Why does this need to be in a page of its own? Would it not be better as a small footnote on the Nigiri page?
This is possibly only a fun page. It's pink noise sounds like fun to me. -- RueLue
Nope, actually it isn't fun. The fun is due to Ian being bored, I guess.
Regards Tapir.
If you want to waste an entire page to state that you can use Nigiri as a tie breaker that's fine. I think there is no reason then not to augment the page with some interesting content. Strange suggestions, such as the dipped hand can contain odd stones more often, are probably not needed though I think.
Robert Jasiek: Guessing odd is better. The number of stones in one's hand is finite and the smallest possible number, one, is odd. Therefore on average an odd number occurs more frequently than an even number.
Herman Hiddema: I recently saw a player grab zero stones. He reached into his bowl, seemed to grab a handful, but did not actually take any stones. His opponent wrongly guessed odd (he had heard you should always guess odd, due to the reason you give above). :-)
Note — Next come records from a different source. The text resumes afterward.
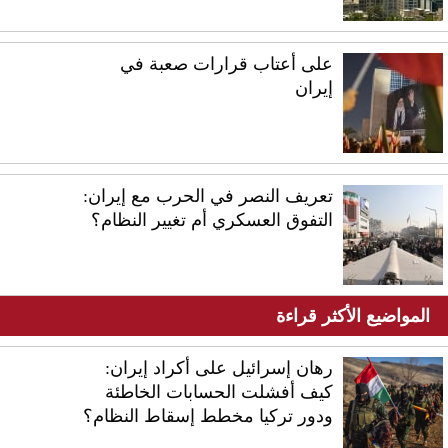
على أعتاب قرارات صعبة في
إيران
​​تعريف النصر في الحرب مع إيران:
التفوق العسكري أم تغيير النظام؟
المواضيع الأكثر قراءة
رهان إسرائيل على أكراد إيران:
كيف أفشلت الحسابات الخاطئة
ودور تركيا مخطط إسقاط النظام؟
MrTenuki: Robert-- since you're the rules expert, would you mind about giving a more formal mathematical proof for that? I'm asking because it seems to me that the logic of pairing up the numbers and leaving 1 as the odd one out only works for a non-infinite list. On the other hand, if there is proof that the maximum capacity of Go stones that an average person can fit in one palm is odd (and that 0 stones is not allowed), then your conclusion might be correct assuming that we have a uniform distribution of all possibilities.
Herman: If i generate a uniformly distributed number in the range 1..X, where X is the maximum number of stones that will fit in a players hand, then if X is even I have a 50-50 chance of getting even/odd. If X is odd then I have a slightly higher chance of getting odd. Since X depends on the player's hand size, it has a 50% chance of being odd, hence over many games a choice of odd would have a slightly bigger chance. Of course, in practice the distribution is unlikely to be uniform. It is probably a different statistical distribution. The only way to know would be to gather data, have a large test group grab hands of stones and count them.